Friday, March 12, 2010

The Refashioned Dress

Project: The Refashioned Dress
Goals: to make a dress I can actually wear out of the house

Well, I've finished the dress. The dress which I started last night. After rereading my posts I've discovered that I can be a bit negative about things. I mean, I've had the machine for less than a week and I've done quite a bit with it: the cardi, the skirt mending, the zipper, the board marker ball, and now this dress. The problem is I've become quite frustrated with myself for not being better at what I'm doing. After thinking about it (while wearing the dress at one of its less-finished stages) I've decided I'm going about this all wrong. I need to do small projects, build up my confidence and skill, and then go into doing bigger ones. That said I still felt obliged to finish the dress.

Okay, now that my self-analysis/pep-talk is over I can get to the dress. The plan for this dress was to take this pink number
and couple it with this skirt I bought it at Texas Thrift, which I thought would be cute to cinch with a belt and boom instant strapless dress. The problem was that the elastic at the top of the skirt did a wonderful job of digging into my chest, so it looked odd. I was going to still keep the pink M&S dress as the exterior of the dress but line it with the skirt, then make some straps. As you'll see, the final results were pretty much the opposite (not literally, though; I don't even know what that would look like).

First I'd like to mention that the brand of the skirt was "Phool."








Okay, so I cut the elastic waistband off and then I cut along one of the seams. This is how much fabric I had to work with, aka "tons".












I pinned the dress to where I wanted to sew (the idea was to sew the top panel of the skirt to the top panel of the dress). I was quite pleased with myself here but I should've realized that my careful planning could not and did not take into account my new greatest foe: stretchy fabrics. I HATE THEM.




So what happened next? Well, I did one half of the dress by keeping the pink dress taut, because I figured the elasticity would hold. Well, it doesn't. Also my stitches went all wonky. Here I became annoyed, but I soldiered on. I finished the stitching (because of my obsession with keeping the pink dress taut to try and keep it stretchy I didn't have enough skirt to line the dress) and tried the dress on. Disaster. You know how when you look in your closet and you see something you haven't worn in ages and you're like "why don't I wear that anymore? It's soooo cute" and you put it on and there's always something that makes you go "ohhhhhhhhhh that's right" and you hastily take it off? Yeah, this pink dress was one of those items (as you can see from the before picture).

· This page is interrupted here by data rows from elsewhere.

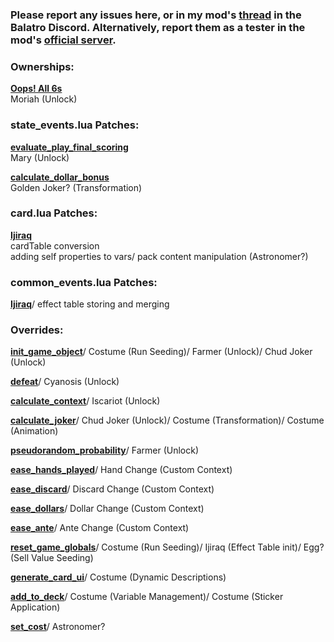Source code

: ### Please report any issues here, or in my mod's [thread](https://discord.com/channels/1116389027176787968/1335324781528092672) in the Balatro Discord. Alternatively, report them as a tester in the mod's [official server](https://discord.gg/QwJtrdy4xS).


### Ownerships:
<ins>**Oops! All 6s**</ins>\
Moriah (Unlock)


### state_events.lua Patches:
<ins>**evaluate_play_final_scoring**</ins>\
Mary (Unlock)

<ins>**calculate_dollar_bonus**</ins>\
Golden Joker? (Transformation)

### card.lua Patches:
<ins>**Ijiraq**</ins>\
cardTable conversion\
adding self properties to vars/
pack content manipulation (Astronomer?)

### common_events.lua Patches:
<ins>**Ijiraq**</ins>/
effect table storing and merging


### Overrides:



<ins>**init_game_object**</ins>/
Costume (Run Seeding)/
Farmer (Unlock)/
Chud Joker (Unlock)

<ins>**defeat**</ins>/
Cyanosis (Unlock)

<ins>**calculate_context**</ins>/
Iscariot (Unlock)

<ins>**calculate_joker**</ins>/
Chud Joker (Unlock)/
Costume (Transformation)/
Costume (Animation)

<ins>**pseudorandom_probability**</ins>/
Farmer (Unlock)

<ins>**ease_hands_played**</ins>/
Hand Change (Custom Context)

<ins>**ease_discard**</ins>/
Discard Change (Custom Context)

<ins>**ease_dollars**</ins>/
Dollar Change (Custom Context)

<ins>**ease_ante**</ins>/
Ante Change (Custom Context)

<ins>**reset_game_globals**</ins>/
Costume (Run Seeding)/
Ijiraq (Effect Table init)/
Egg? (Sell Value Seeding)

<ins>**generate_card_ui**</ins>/
Costume (Dynamic Descriptions)

<ins>**add_to_deck**</ins>/
Costume (Variable Management)/
Costume (Sticker Application)

<ins>**set_cost**</ins>/
Astronomer?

With the lining of the skirt it became even worse. I was pretty close to devastated. I mean, my goodness. Why can't at least one thing I make turn out the way I want it to?

It was at this point that I stopped taking pictures because I got so annoyed with everything that had to do with everything. On a whim I turned the dress inside out and realized, "Hey, wait a second... this doesn't look half bad." The pattern of the skirt hid my horrible stitches and actually looked fairly decent.

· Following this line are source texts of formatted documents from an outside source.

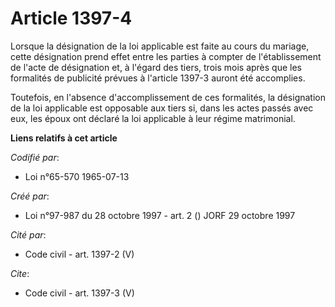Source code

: # Article 1397-4

Lorsque la désignation de la loi applicable est faite au cours du mariage, cette désignation prend effet entre les parties à
compter de l'établissement de l'acte de désignation et, à l'égard des tiers, trois mois après que les formalités de publicité
prévues à l'article 1397-3 auront été accomplies. 

Toutefois, en l'absence d'accomplissement de ces formalités, la désignation de la loi applicable est opposable aux tiers si,
dans les actes passés avec eux, les époux ont déclaré la loi applicable à leur régime matrimonial.

**Liens relatifs à cet article**

_Codifié par_:

  - Loi n°65-570 1965-07-13

_Créé par_:

  - Loi n°97-987 du 28 octobre 1997 - art. 2 () JORF 29 octobre 1997

_Cité par_:

  - Code civil - art. 1397-2 (V)

_Cite_:

  - Code civil - art. 1397-3 (V)
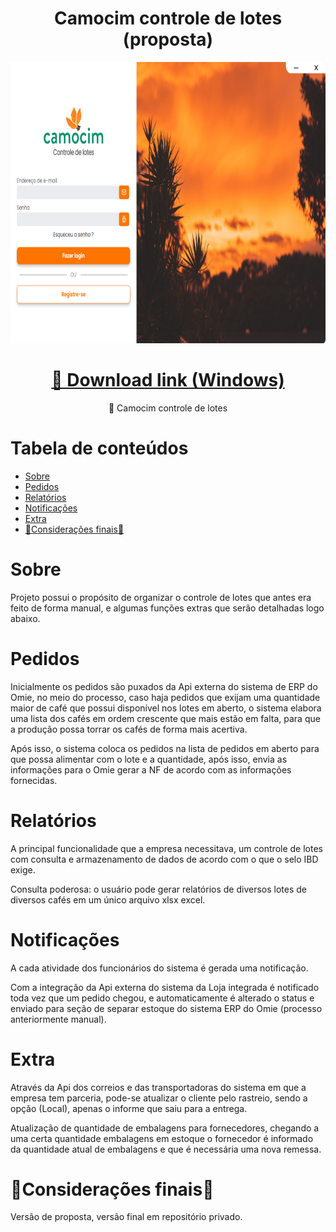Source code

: <h1 align="center">Camocim controle de lotes (proposta)</h1>

<p align="center">
    <img src="./renderer/public/images/camocim-project-image.png" width="1200" height="450">
</p>

<h1 align="center">
    <a href="https://github.com/MarcoLGP/camocim-controle-lotes-public/releases/download/v1.0.0/Camocim-controle-de-lotes-Setup-1.0.0.exe" >🔗 Download link (Windows)</a>
</h1>
<p align="center">🚀 Camocim controle de lotes</p>

Tabela de conteúdos
=================
<!--ts-->
   * [Sobre](#Sobre)
   * [Pedidos](#Pedidos)
   * [Relatórios](#Relatorios)
   * [Notificações](#Notificacoes)
   * [Extra](#Extra)
   * [🚧Considerações finais🚧](#ConsideracoesFinais)
<!--te-->

<h1 id=="Sobre">Sobre</h1>
<p>Projeto possui o propósito de organizar o controle de lotes que antes era feito de forma manual, e algumas funções extras que serão detalhadas logo abaixo.</p>

<h1 id="Pedidos">Pedidos</h1>
<p>Inicialmente os pedidos são puxados da Api externa do sistema de ERP do Omie, no meio do processo, caso haja pedidos que exijam uma quantidade maior de café que possui disponível nos lotes em aberto, o sistema elabora uma lista dos cafés em ordem crescente que mais estão em falta, para que a produção possa torrar os cafés de forma mais acertiva.</p>
<p>Após isso, o sistema coloca os pedidos na lista de pedidos em aberto para que possa alimentar com o lote e a quantidade, após isso, envia as informações para o Omie gerar a NF de acordo com as informações fornecidas.</p>

<h1 id="Relatorios">Relatórios</h1>
<p>A principal funcionalidade que a empresa necessitava, um controle de lotes com consulta e armazenamento de dados de acordo com o que o selo IBD exige.</p>
<p>Consulta poderosa: o usuário pode gerar relatórios de diversos lotes de diversos cafés em um único arquivo xlsx excel.</p> 

<h1 id="Notificacoes">Notificações</h1>
<p>A cada atividade dos funcionários do sistema é gerada uma notificação.</p>
</p>Com a integração da Api externa do sistema da Loja integrada é notificado toda vez que um pedido chegou, e automaticamente é alterado o status e enviado para seção de separar estoque do sistema ERP do Omie (processo anteriormente manual).</p>

<h1 id="Extra">Extra</h1>
<p>Através da Api dos correios e das transportadoras do sistema em que a empresa tem parceria, pode-se atualizar o cliente pelo rastreio, sendo a opção (Local), apenas o informe que saiu para a entrega.</p>
<p>Atualização de quantidade de embalagens para fornecedores, chegando a uma certa quantidade embalagens em estoque o fornecedor é informado da quantidade atual de embalagens e que é necessária uma nova remessa.</p>

<h1 id="ConsideracoesFinais">🚧Considerações finais🚧</h1>
<p>Versão de proposta, versão final em repositório privado.</p>
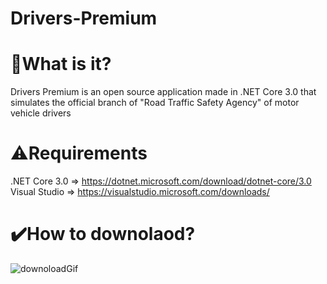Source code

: # Drivers-Premium

# 📔What is it?
Drivers Premium is an open source application made in .NET Core 3.0 that simulates the official branch of "Road Traffic Safety Agency" of motor vehicle drivers

# ⚠️Requirements
.NET Core 3.0 => https://dotnet.microsoft.com/download/dotnet-core/3.0
Visual Studio => https://visualstudio.microsoft.com/downloads/
# ✔️How to downolaod?
![downoloadGif](https://user-images.githubusercontent.com/68865498/110165524-56b29080-7df3-11eb-9560-d97e1daef294.gif)

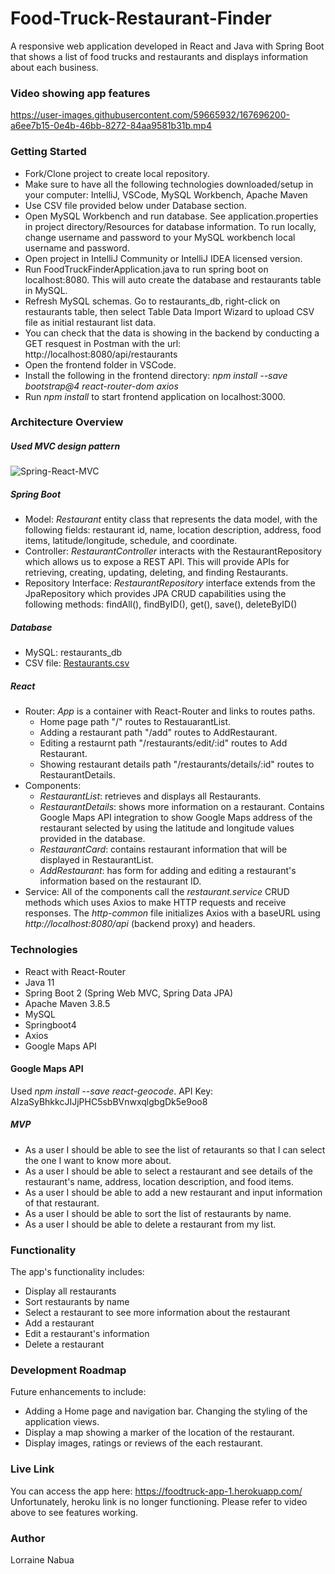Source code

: # Food-Truck-Restaurant-Finder
A responsive web application developed in React and Java with Spring Boot that shows a list of food trucks and restaurants and displays information about each business.

### Video showing app features
https://user-images.githubusercontent.com/59665932/167696200-a6ee7b15-0e4b-46bb-8272-84aa9581b31b.mp4


### Getting Started
* Fork/Clone project to create local repository.
* Make sure to have all the following technologies downloaded/setup in your computer: IntelliJ, VSCode, MySQL Workbench, Apache Maven
* Use CSV file provided below under Database section. 
* Open MySQL Workbench and run database. See application.properties in project directory/Resources for database information. To run locally, change username and password to your MySQL workbench local username and password. 
* Open project in IntelliJ Community or IntelliJ IDEA licensed version.
* Run FoodTruckFinderApplication.java to run spring boot on localhost:8080. This will auto create the database and restaurants table in MySQL.
* Refresh MySQL schemas. Go to restaurants_db, right-click on restaurants table, then select Table Data Import Wizard to upload CSV file as initial restaurant list data.
* You can check that the data is showing in the backend by conducting a GET resquest in Postman with the url: http://localhost:8080/api/restaurants
* Open the frontend folder in VSCode.
* Install the following in the frontend directory: *npm install --save bootstrap@4 react-router-dom axios*
* Run *npm install* to start frontend application on localhost:3000.

### Architecture Overview
##### Used MVC design pattern
![Spring-React-MVC](https://user-images.githubusercontent.com/59665932/167696102-eb854d20-95fa-41ae-9780-97e148e21c96.png)

##### Spring Boot
* Model: *Restaurant* entity class that represents the data model, with the following fields: restaurant id, name, location description, address, food items, latitude/longitude, schedule, and coordinate.
* Controller: *RestaurantController* interacts with the RestaurantRepository which allows us to expose a REST API. This will provide APIs for retrieving, creating, updating, deleting, and finding Restaurants.
* Repository Interface: *RestaurantRepository* interface extends from the JpaRepository which provides JPA CRUD capabilities using the following methods: findAll(), findByID(), get(), save(), deleteByID()

##### Database
* MySQL: restaurants_db
* CSV file: [Restaurants.csv](https://github.com/lnabua/Food-Truck-Restaurant-Finder/files/8664050/Restaurants.csv)


##### React
* Router: *App* is a container with React-Router and links to routes paths.
     * Home page path "/" routes to RestauarantList.
     * Adding a restaurant path "/add" routes to AddRestaurant.
     * Editing a restaurnt path "/restaurants/edit/:id" routes to Add Restaurant.
     * Showing restaurant details path "/restaurants/details/:id" routes to RestaurantDetails.
* Components: 
     * *RestaurantList*: retrieves and displays all Restaurants.
     * *RestaurantDetails*: shows more information on a restaurant. Contains Google Maps API integration to show Google Maps address of the restaurant selected by using the latitude and longitude values provided in the database.
     * *RestaurantCard*: contains restaurant information that will be displayed in RestaurantList.
     * *AddRestaurant*: has form for adding and editing a restaurant's information based on the restaurant ID.
* Service: All of the components call the *restaurant.service* CRUD methods which uses Axios to make HTTP requests and receive responses. The *http-common* file initializes Axios with a baseURL using *http://localhost:8080/api* (backend proxy) and headers. 

### Technologies
* React with React-Router
* Java 11
* Spring Boot 2 (Spring Web MVC, Spring Data JPA)
* Apache Maven 3.8.5
* MySQL
* Springboot4
* Axios
* Google Maps API

#### Google Maps API
Used *npm install --save react-geocode*. API Key: AIzaSyBhkkcJIJjPHC5sbBVnwxqlgbgDk5e9oo8

##### MVP
* As a user I should be able to see the list of retaurants so that I can select the one I want to know more about.
* As a user I should be able to select a restaurant and see details of the restaurant's name, address, location description, and food items.
* As a user I should be able to add a new restaurant and input information of that restaurant.
* As a user I should be able to sort the list of restaurants by name.
* As a user I should be able to delete a restaurant from my list.

### Functionality
The app's functionality includes:
* Display all restaurants
* Sort restaurants by name
* Select a restaurant to see more information about the restaurant
* Add a restaurant
* Edit a restaurant's information
* Delete a restaurant

### Development Roadmap
Future enhancements to include:
* Adding a Home page and navigation bar. Changing the styling of the application views.
* Display a map showing a marker of the location of the restaurant.
* Display images, ratings or reviews of the each restaurant.

### Live Link
You can access the app here:
https://foodtruck-app-1.herokuapp.com/
Unfortunately, heroku link is no longer functioning. Please refer to video above to see features working.

### Author
Lorraine Nabua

The only problem was that it didn't close completely (because of the point above about running out of skirt fabric). So I took the dress off and stitched up the lower part, which came out surprisingly okay.





For the next step I stitched up the top half. The upper "hem" is a little uneven because I haven't sewn it but to be honest I don't have much faith in my sewing abilities right now and I'm terrified to ruin the dress. So, here's the before and after:


I cinch it with a belt, obviously, so in a poetic fashion the skirt has now reached the potential I saw in it earlier this year. I don't hate it at all. I tried to take a picture of the back but this was the best shot I came up with:

My god but I have a lot of hair. The back isn't fantastic so I plan on wearing this dress with a cardigan; I'm fairly certain cardigans were invented for this exact reason.

Here's a picture of the dress on my bed:
Anyway, I'm making a promise to myself to not be so overambitious. My next project will be a Morsbag which I think i can do with little to no fuss from the rest of the fabric of the skirt (I'm putting off the apron for now).